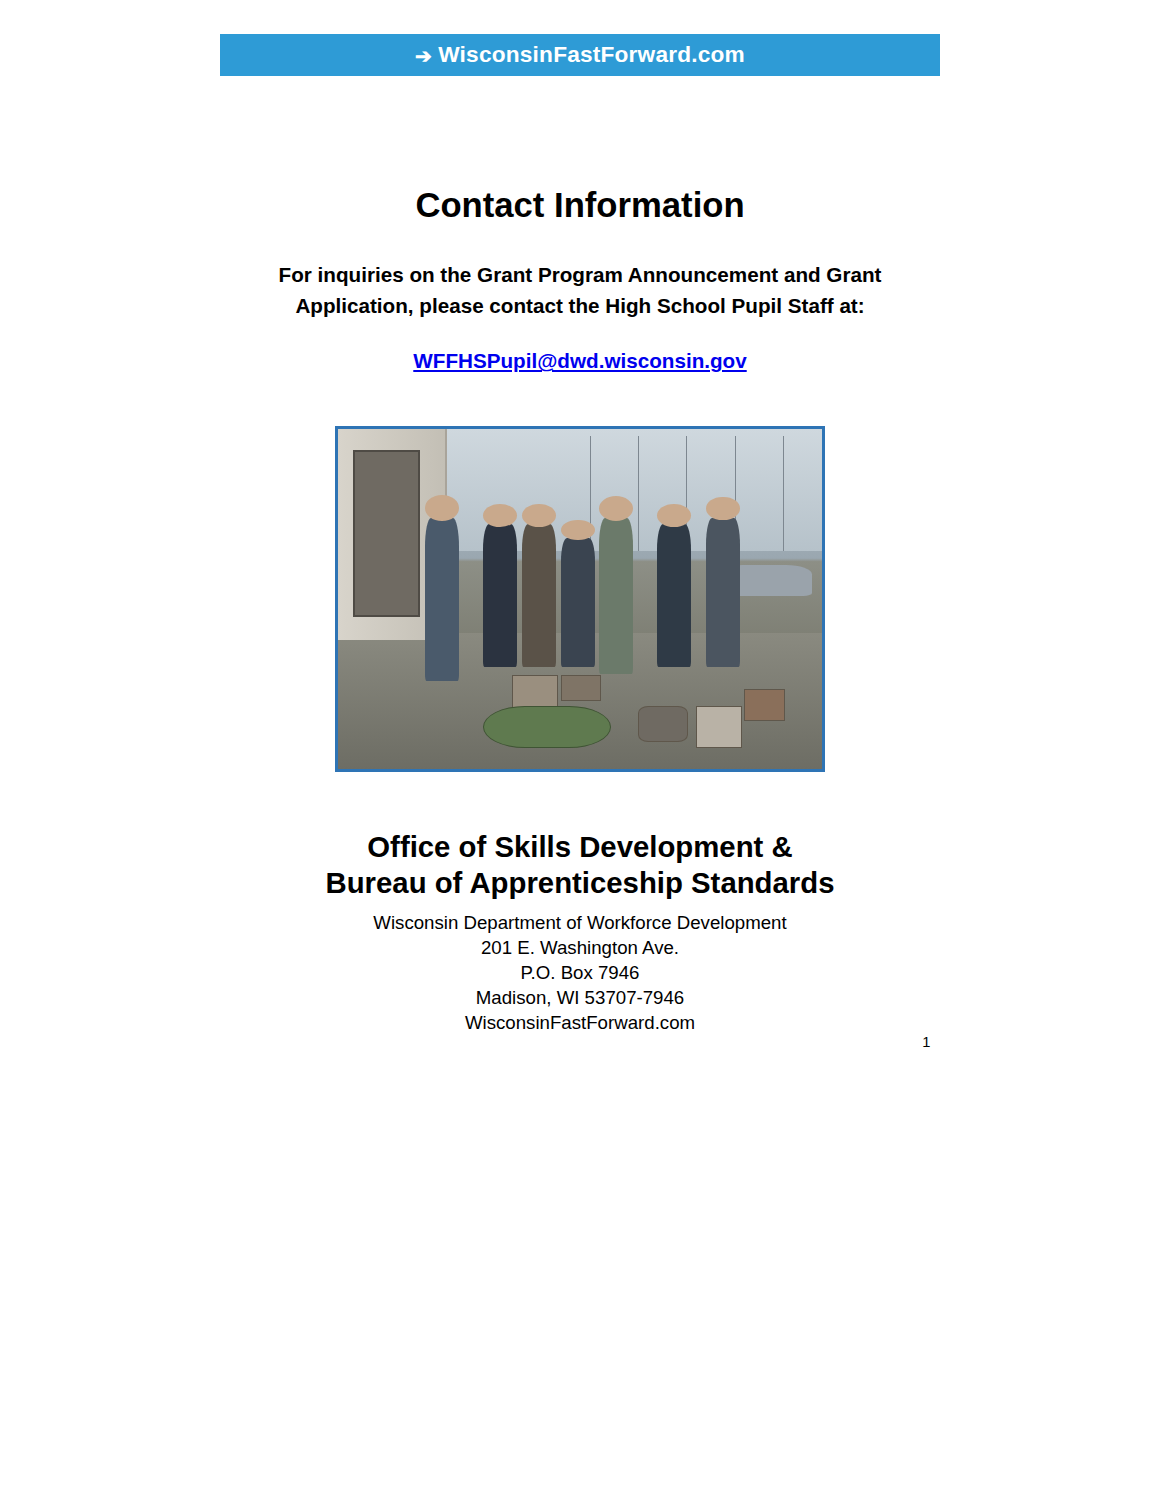➔WisconsinFastForward.com
Contact Information
For inquiries on the Grant Program Announcement and Grant Application, please contact the High School Pupil Staff at:
WFFHSPupil@dwd.wisconsin.gov
Office of Skills Development &
Bureau of Apprenticeship Standards
Wisconsin Department of Workforce Development
201 E. Washington Ave.
P.O. Box 7946
Madison, WI 53707-7946
WisconsinFastForward.com
1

═══

### Work instructions
Nothing but the lines from the start of the listing through the line with "Office of Skills Development &" belongs in the answer, each one retyped exactly and without pictures.

### Your solution
➔WisconsinFastForward.com
Contact Information
For inquiries on the Grant Program Announcement and Grant Application, please contact the High School Pupil Staff at:
WFFHSPupil@dwd.wisconsin.gov
Office of Skills Development &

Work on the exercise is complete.